Review of Lisa

Lisa (1962)
5/10
The Inspector
29 December 2014
Changing the title from the original "The Inspector" to "Lisa" for American release somehow misses the point, since it changes focus from Dutch police inspector Peter Jongman (Stephen Boyd) and the task he accomplishes as to appease his remorse for what he did not do for his girlfriend Rachel when seized by the Nazis: to give a helping hand. Drama is action, and action means change and it is Jongman who goes through a stronger process of transformation during the film narration, and in the end he is a different man.

Jongman finds the object of his mission in Lisa Held (Dolores Hart in one of her last film roles), an abused Jewish girl that was a prisoner in Auschwitz, lost all her relatives and wants to go to Palestine to find a cure to her mental wounds and a sense to all what happened to her. Neither character is quite original in the history of films: we have seen several stories about Jewish women traumatized by war and concentration camps like Lisa, and men like Jongman, in search of expiation. But Jongman goes to an unusual extent of his professional duty to make him an attractive character, under a light that somehow makes him different.

The material taken from a novel by Dutch writer Jan de Hartog was a good basis for what could have been a better drama.

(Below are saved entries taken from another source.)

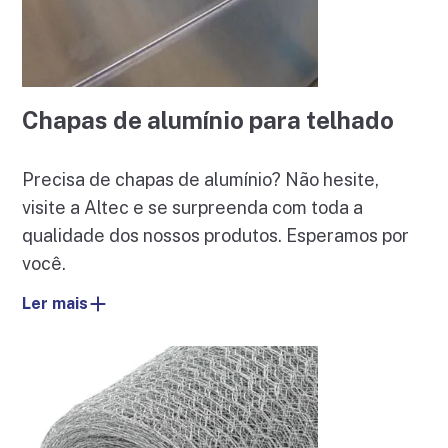
Chapas de alumínio para telhado
Precisa de chapas de alumínio? Não hesite,
visite a Altec e se surpreenda com toda a
qualidade dos nossos produtos. Esperamos por
você.
Ler mais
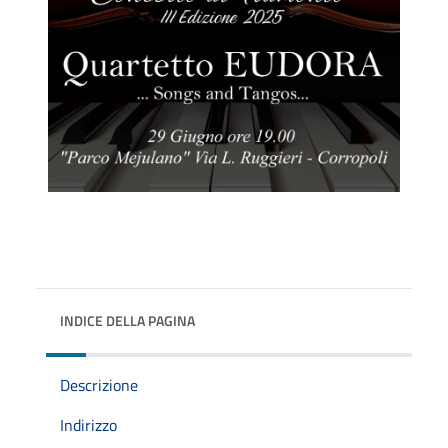
INDICE DELLA PAGINA
Descrizione
Indirizzo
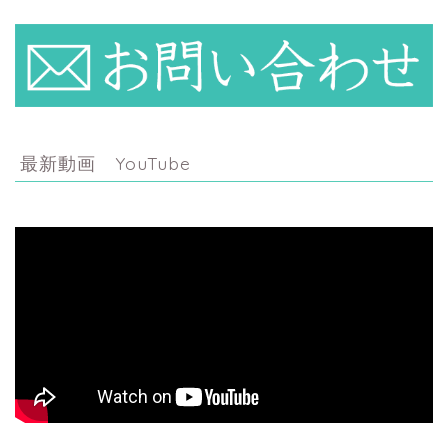
最新動画 YouTube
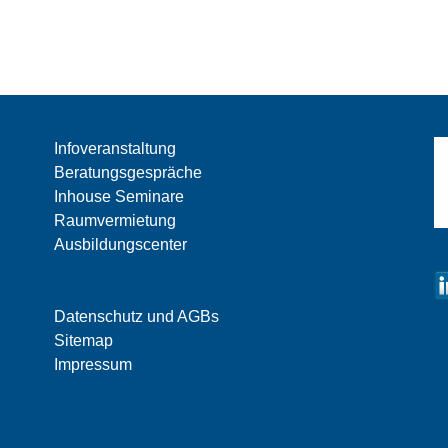
Infoveranstaltung
Beratungsgespräche
Inhouse Seminare
Raumvermietung
Ausbildungscenter
Datenschutz und AGBs
Sitemap
Impressum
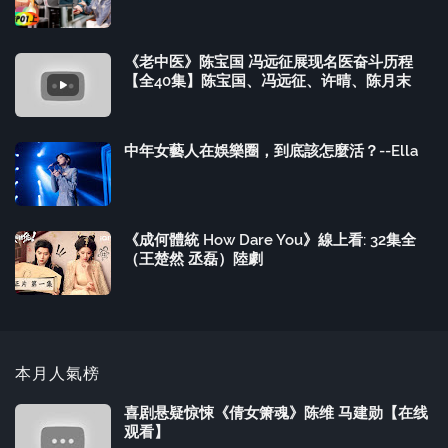
《老中医》陈宝国 冯远征展现名医奋斗历程
【全40集】陈宝国、冯远征、许晴、陈月末
中年女藝人在娛樂圈，到底該怎麼活？--Ella
《成何體統 How Dare You》線上看: 32集全
（王楚然 丞磊）陸劇
本月人氣榜
喜剧悬疑惊悚《倩女箫魂》陈维 马建勋【在线
观看】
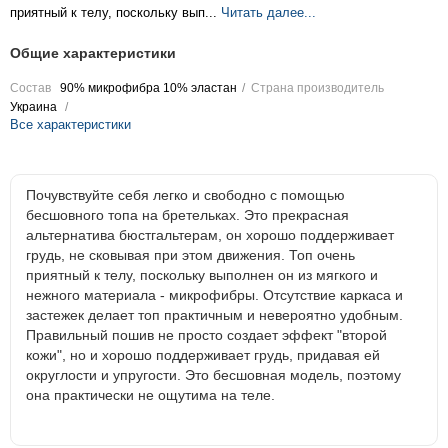
приятный к телу, поскольку вып...
Читать далее...
Общие характеристики
Состав
90% микрофибра 10% эластан
Страна производитель
Украина
Все характеристики
Почувствуйте себя легко и свободно с помощью
бесшовного топа на бретельках. Это прекрасная
альтернатива бюстгальтерам, он хорошо поддерживает
грудь, не сковывая при этом движения. Топ очень
приятный к телу, поскольку выполнен он из мягкого и
нежного материала - микрофибры. Отсутствие каркаса и
застежек делает топ практичным и невероятно удобным.
Правильный пошив не просто создает эффект "второй
кожи", но и хорошо поддерживает грудь, придавая ей
округлости и упругости. Это бесшовная модель, поэтому
она практически не ощутима на теле.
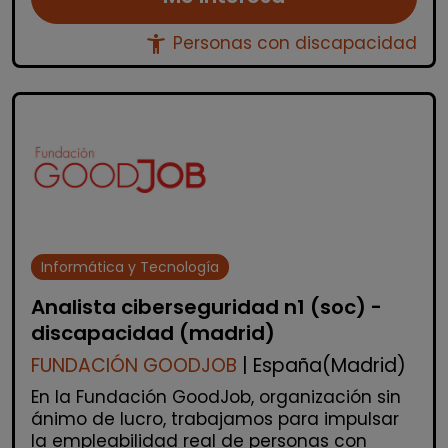
accessibility_new
Personas con discapacidad
Informática y Tecnología
Analista ciberseguridad n1 (soc) -
discapacidad (madrid)
FUNDACIÓN GOODJOB
| España(Madrid)
En la Fundación GoodJob, organización sin
ánimo de lucro, trabajamos para impulsar
la empleabilidad real de personas con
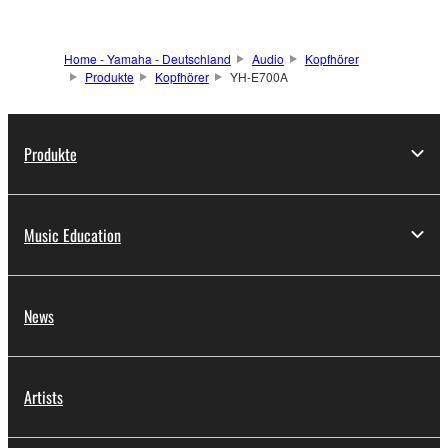
Home - Yamaha - Deutschland
Audio
Kopfhörer
Produkte
Kopfhörer
YH-E700A
Produkte
Music Education
News
Artists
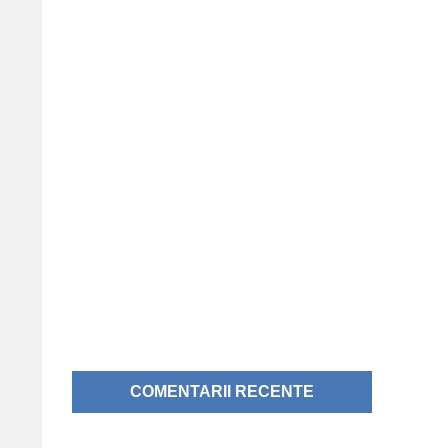
COMENTARII RECENTE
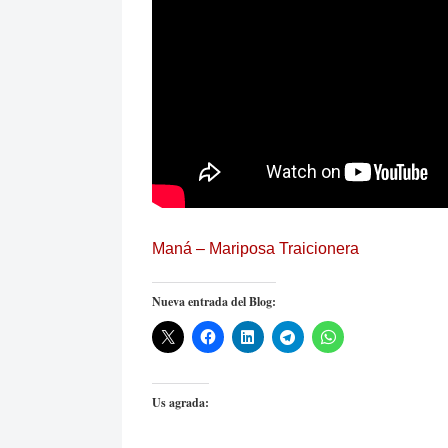
Maná – Mariposa Traicionera
Nueva entrada del Blog:
Us agrada:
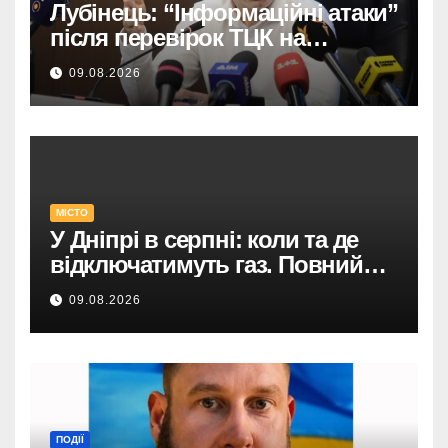
Лубінець: “Інформаційні атаки”
після перевірок ТЦК на
Закарпатті.
09.08.2026
МІСТО
У Дніпрі в серпні: коли та де
відключатимуть газ. Повний
список адрес і термінів.
09.08.2026
ПОДІЇ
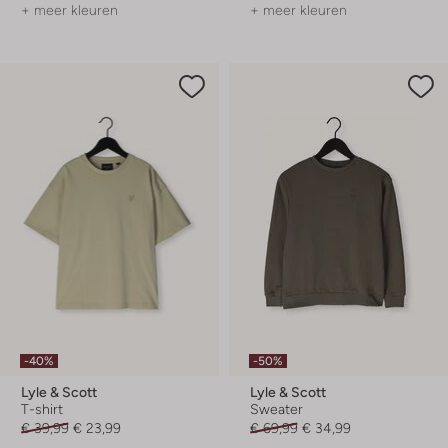
+ meer kleuren
+ meer kleuren
-40%
-50%
Lyle & Scott
Lyle & Scott
T-shirt
Sweater
€ 39,99
€ 23,99
€ 69,99
€ 34,99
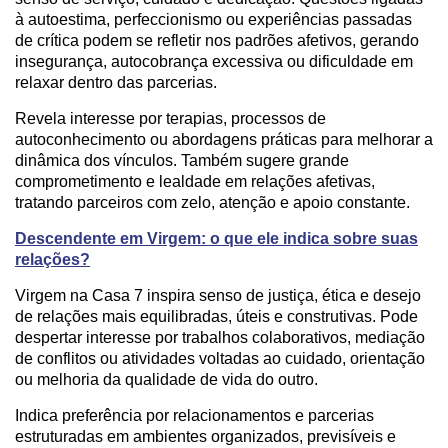
à autoestima, perfeccionismo ou experiências passadas
de crítica podem se refletir nos padrões afetivos, gerando
insegurança, autocobrança excessiva ou dificuldade em
relaxar dentro das parcerias.
Revela interesse por terapias, processos de
autoconhecimento ou abordagens práticas para melhorar a
dinâmica dos vínculos. Também sugere grande
comprometimento e lealdade em relações afetivas,
tratando parceiros com zelo, atenção e apoio constante.
Descendente em Virgem: o que ele indica sobre suas
relações?
Virgem na Casa 7 inspira senso de justiça, ética e desejo
de relações mais equilibradas, úteis e construtivas. Pode
despertar interesse por trabalhos colaborativos, mediação
de conflitos ou atividades voltadas ao cuidado, orientação
ou melhoria da qualidade de vida do outro.
Indica preferência por relacionamentos e parcerias
estruturadas em ambientes organizados, previsíveis e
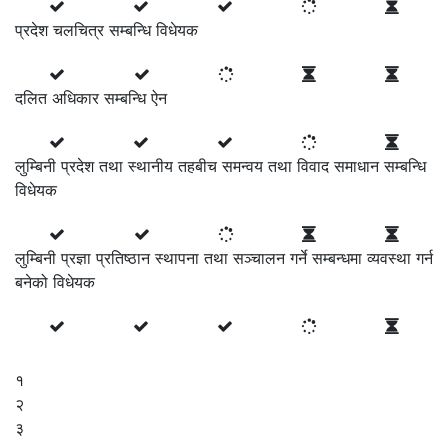
प्रदेश चलचित्र सम्बन्धि विधेयक
दलित अधिकार सम्बन्धि ‌ऐन
लुम्बिनी प्रदेश तथा स्थानीय तहबीच समन्वय तथा विवाद समाधान सम्बन्धि
विधेयक
लुम्बिनी प्रज्ञा प्रतिष्ठान स्थापना तथा सञ्चालन गर्ने सम्बन्धमा व्यवस्था गर्न
बनेको विधेयक
१
२
३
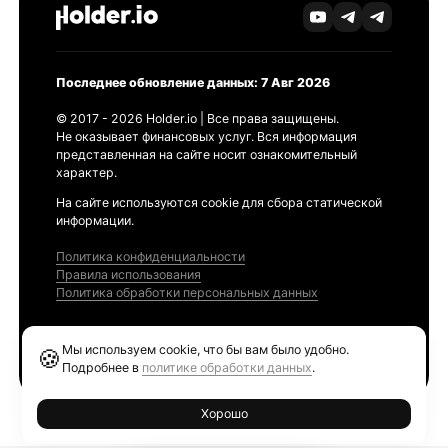
Последнее обновление данных: 7 Авг 2026
© 2017 - 2026 Holder.io | Все права защищены.
Не оказывает финансовых услуг. Вся информация
представленная на сайте носит ознакомительный
характер.
На сайте используются cookie для сбора статической
информации.
Политика конфиденциальности
Правила использования
Политика обработки персональных данных
Продукты
Мы используем cookie, что бы вам было удобно.
🍪
Ethereum GAS Tracker
Подробнее в
политике обработки данных
.
Хорошо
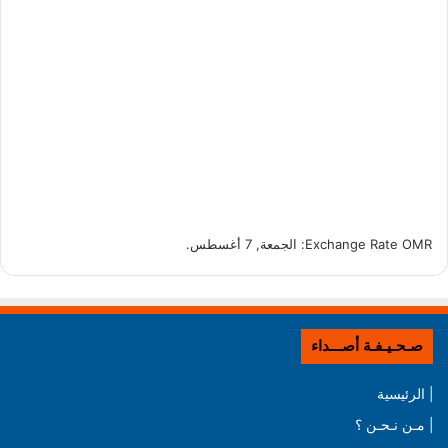
OMR
Exchange Rate
: الجمعة, 7 أغسطس.
صـحـيـفـة أصـــداء
| الرئيسية
| مـن نـحـن ؟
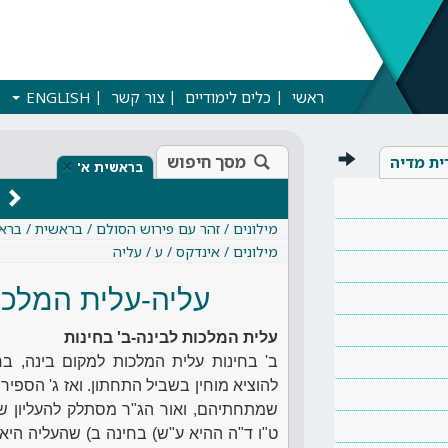
ראשי
כלים לימודיים
צור קשר
ENGLISH
מסך חיפוש
ית מדיה
×
בראשית א'
מילונים / זהר עם פירוש הסולם / בראשית / ברא
מילונים / אינדקס / ע / עליה
עליה-עלית המלכות
עלית המלכות לבינה-ב' בחינות
ב' בחינות עלית המלכות למקום בינה, ב
להוציא מוחין בשביל התחתון. ואז ג' הספיר
שמתחתיהם, ואור הג"ר מסתלק להעליון שלה
ט"ו ד"ה ההיא ע"ש) בחינה ב) שהעליה היא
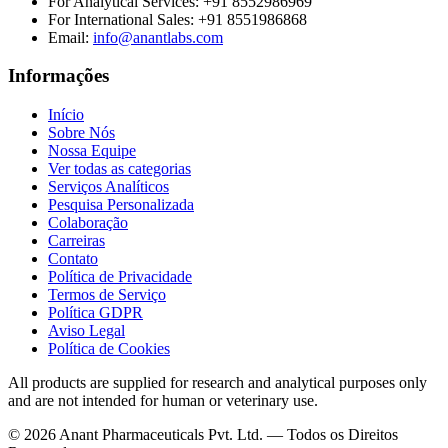
For Analytical Services:
+91 8552986969
For International Sales:
+91 8551986868
Email
:
info@anantlabs.com
Informações
Início
Sobre Nós
Nossa Equipe
Ver todas as categorias
Serviços Analíticos
Pesquisa Personalizada
Colaboração
Carreiras
Contato
Política de Privacidade
Termos de Serviço
Política GDPR
Aviso Legal
Política de Cookies
All products are supplied for research and analytical purposes only
and are not intended for human or veterinary use.
©
2026
Anant Pharmaceuticals Pvt. Ltd. —
Todos os Direitos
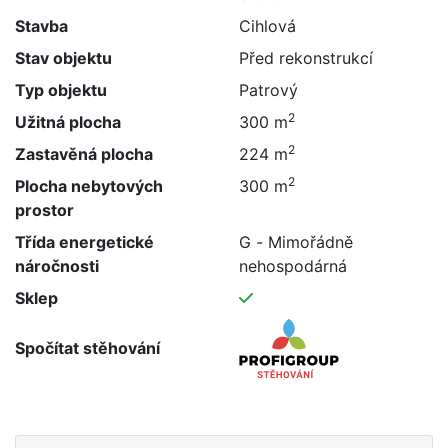
Stavba
Cihlová
Stav objektu
Před rekonstrukcí
Typ objektu
Patrový
2
Užitná plocha
300 m
2
Zastavěná plocha
224 m
2
Plocha nebytových
300 m
prostor
Třída energetické
G - Mimořádně
náročnosti
nehospodárná
Sklep
Spočítat stěhování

Instead, in the hands of veteran Hollywood professional Philip Dune, the film drags the load of sentimental melodrama (not helped a bit by Malcolm Arnold's omnipresent score). By 1962 standards this was what the French critics disdainfully called "cinéma de papa" (or "Dad's cinema"), an old fashioned formula that in the case of literary adaptations turned the motion picture into a vehicle of the "filmable" aspects of the books. This is most evident when the action moves from Europe to the city of Tangier in North Africa, including cardboard scenes with smuggler Karl van der Pink (Hugh Griffith) in a flat with a big window that shows mockups of the city, and where the man is attacked by special-effects bats.

I guess that what affected me the most when I finally watched "The Inspector" (52 years after its release) was the fact that I had read so many good comments about it and found out they were romanticized visions of the motion picture and one more rumination of the Jewish drama (as the change of title suggests). Still the chemistry of Boyd and Hart is essential to keep us interested, backed by the usual good cast of British actors, also including Leo McKern, Donald Pleasence, Robert Stephens and Finlay Currie.